LES LETTRES A NINI, le plateau de la fille morte, épisode 7

Ma petite Lucie

Ces quelques lignes pour te dire que tu as affaire maintenant au caporal Trameau, je ne sais vraiment pas si le lieutenant m’a nommé pour m’emmerder ou pour me récompenser.

Mais à quoi bon de réfléchir à cela je suis nommé et dois faire face à mes nouvelles responsabilités

Nous avons subi une attaque d’importance, je dois dire que certains copains sont vraiment des bons, des enragés, oui c’est cela des foutus enragés. Moi je fais simplement mon devoir mais mon devoir principal est de vous revenir.

Tu me manques ma douce, ton corps, tes seins lourds et la tendre moiteur de tes reins.

J’en meurs de ton absence.

Heureusement que j’ai tes lettres que je relis sans cesse, certains ont une bible, un chapelet, une bague, moi j’ai donc tes tendres missives.

Je te laisse encore une fois, mon corps transpire de toi, embrasse nos petits

ton Daniel pour la vie

Du plateau de la fille morte les allemands nous dominent et nous canardent avec tous les calibres, obus , torpilles, mines.

Le temps est long je suis devenu un as de la manille, moi qui n’aimais guère cela au cabaret de Chailly.

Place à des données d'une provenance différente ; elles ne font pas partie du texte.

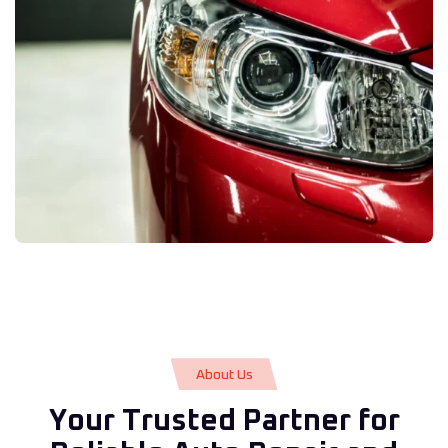
A
b
o
u
t
U
s
Y
o
u
r
T
r
u
s
t
e
d
P
a
r
t
n
e
r
f
o
r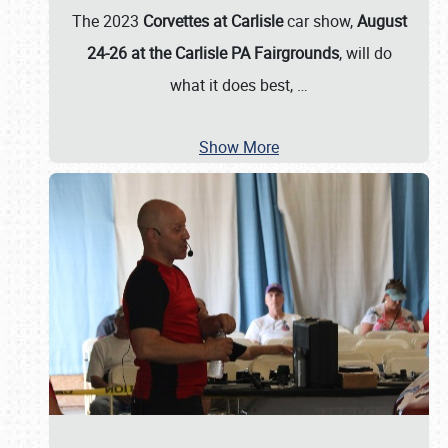
The 2023
Corvettes at Carlisle
car show,
August
24-26 at the Carlisle PA Fairgrounds
, will do
what it does best,
…
Show More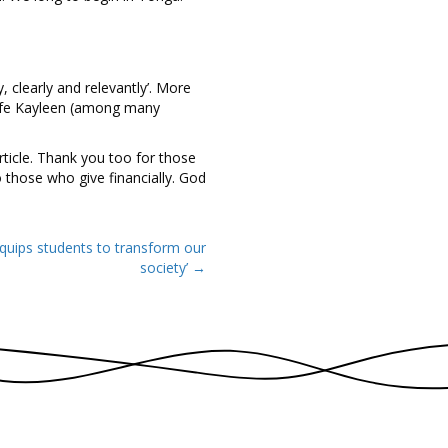
, clearly and relevantly’. More
 wife Kayleen (among many
ticle. Thank you too for those
 those who give financially. God
equips students to transform our
society’ →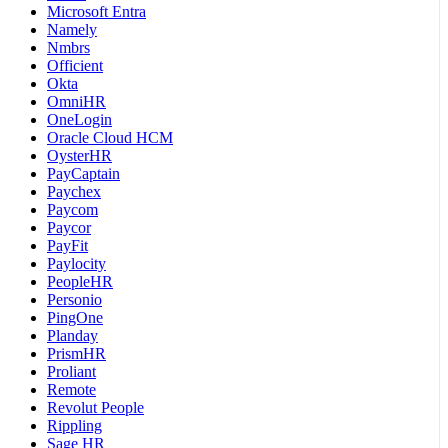
Microsoft Entra
Namely
Nmbrs
Officient
Okta
OmniHR
OneLogin
Oracle Cloud HCM
OysterHR
PayCaptain
Paychex
Paycom
Paycor
PayFit
Paylocity
PeopleHR
Personio
PingOne
Planday
PrismHR
Proliant
Remote
Revolut People
Rippling
Sage HR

Comme sur l’ensemble du front les coups de mains se succèdent, cela occupe la troupe, on finit par s’habituer, les poux , les puces, les rats, les corneilles, l’odeur des charognes, la merde, le fumier des animaux, la boue, l’eau, le froid, le râle des copains qui agonisent entre les lignes, l’absence des familles, la mauvaise bouffe ,oui on s’habitue. Mais la seule chose qui moi m’exaspère c’est les cons et là je vais vous dire que l’arrivée d’un jeune blanc bec sans poil au cul tout droit venu de Saint Cyr troubla la sereine tranquillité de notre mouroir.

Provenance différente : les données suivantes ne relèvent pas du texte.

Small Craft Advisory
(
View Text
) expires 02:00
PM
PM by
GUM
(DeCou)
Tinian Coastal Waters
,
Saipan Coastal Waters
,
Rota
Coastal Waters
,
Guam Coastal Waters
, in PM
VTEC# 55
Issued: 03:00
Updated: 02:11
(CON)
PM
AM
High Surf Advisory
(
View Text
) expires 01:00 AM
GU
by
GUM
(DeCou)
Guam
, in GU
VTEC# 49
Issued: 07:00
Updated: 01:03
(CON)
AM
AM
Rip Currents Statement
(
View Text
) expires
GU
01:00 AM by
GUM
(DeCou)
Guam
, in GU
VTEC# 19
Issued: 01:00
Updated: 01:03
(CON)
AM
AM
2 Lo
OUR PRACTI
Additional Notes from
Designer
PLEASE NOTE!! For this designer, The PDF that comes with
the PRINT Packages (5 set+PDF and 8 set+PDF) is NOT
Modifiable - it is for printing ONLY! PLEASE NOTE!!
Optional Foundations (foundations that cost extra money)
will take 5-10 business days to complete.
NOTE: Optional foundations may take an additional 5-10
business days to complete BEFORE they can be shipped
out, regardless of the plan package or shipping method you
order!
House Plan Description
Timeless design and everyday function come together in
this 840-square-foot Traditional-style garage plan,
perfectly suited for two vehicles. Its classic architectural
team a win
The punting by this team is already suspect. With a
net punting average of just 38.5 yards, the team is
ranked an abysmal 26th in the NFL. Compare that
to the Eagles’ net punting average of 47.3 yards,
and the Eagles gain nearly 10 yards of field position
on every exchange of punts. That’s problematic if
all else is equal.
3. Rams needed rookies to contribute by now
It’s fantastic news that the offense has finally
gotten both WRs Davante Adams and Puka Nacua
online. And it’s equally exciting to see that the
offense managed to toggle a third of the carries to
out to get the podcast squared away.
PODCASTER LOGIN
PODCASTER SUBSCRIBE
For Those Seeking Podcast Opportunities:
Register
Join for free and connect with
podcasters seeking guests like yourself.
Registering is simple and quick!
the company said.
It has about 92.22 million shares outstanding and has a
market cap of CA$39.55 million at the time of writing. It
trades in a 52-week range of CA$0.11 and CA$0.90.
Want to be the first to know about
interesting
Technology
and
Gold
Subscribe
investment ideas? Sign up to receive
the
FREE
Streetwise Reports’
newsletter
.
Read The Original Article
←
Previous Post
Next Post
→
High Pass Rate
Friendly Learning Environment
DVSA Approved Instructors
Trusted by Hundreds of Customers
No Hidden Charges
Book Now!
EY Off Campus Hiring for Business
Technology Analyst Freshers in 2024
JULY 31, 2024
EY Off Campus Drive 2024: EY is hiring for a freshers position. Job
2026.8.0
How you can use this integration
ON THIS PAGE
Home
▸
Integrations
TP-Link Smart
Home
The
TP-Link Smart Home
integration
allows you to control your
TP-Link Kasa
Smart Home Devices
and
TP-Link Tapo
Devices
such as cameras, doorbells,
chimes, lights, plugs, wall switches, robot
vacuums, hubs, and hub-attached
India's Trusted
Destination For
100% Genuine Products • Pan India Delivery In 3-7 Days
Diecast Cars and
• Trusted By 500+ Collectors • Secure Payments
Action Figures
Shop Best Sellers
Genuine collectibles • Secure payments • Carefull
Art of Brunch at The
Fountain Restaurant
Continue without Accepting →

Ordres injustes, corvées, tours de garde, inspections, nom de dieu on se serait crus à l’école de peloton.

Moi j’ai un peu renâclé, oh rien de méchant, une simple répugnance et un ralentissement significatif du travail en cours. Eh bien figurez vous que ce jeune sardiné il m’a collé un rapport.

Le capitaine m’a dit qu’il était bien étayé et que mon cas demandait sanction, me voilà embarqué sur un navire ou je me serais bien passé de monter.

A l’arrière et au gnouf, me voilà bien engagé, on me prête un défenseur et je passe devant une sorte de tribunal , ils furent indulgents, remarquez je n’avais rien fait. Je perdis simplement mon petit rien de grade et on me fit comprendre que j’aurais pu être fusillé, sut été dommage un si bon élément.

Je me retrouvais deuxième pompe mais le fait majeur c’est que ma sanction entrait un changement de corps. Je paniquais à l’idée de me retrouver dans un groupe spécial une nouvelle fois.

Le lendemain sous un soleil radieux j’appris que l’on m’affectait au 140ème régiment territorial. J’en ai laissé tombé ma musette et pour un peu j’aurais embrassé le lieut.

Putain de cadeau, fini les premières lignes je prenais mon bardas et le 28 mai 1916, je rejoignais ma nouvelle unité. Le glorieux 4ème partait sur Verdun où paraît il se passait quelques combats.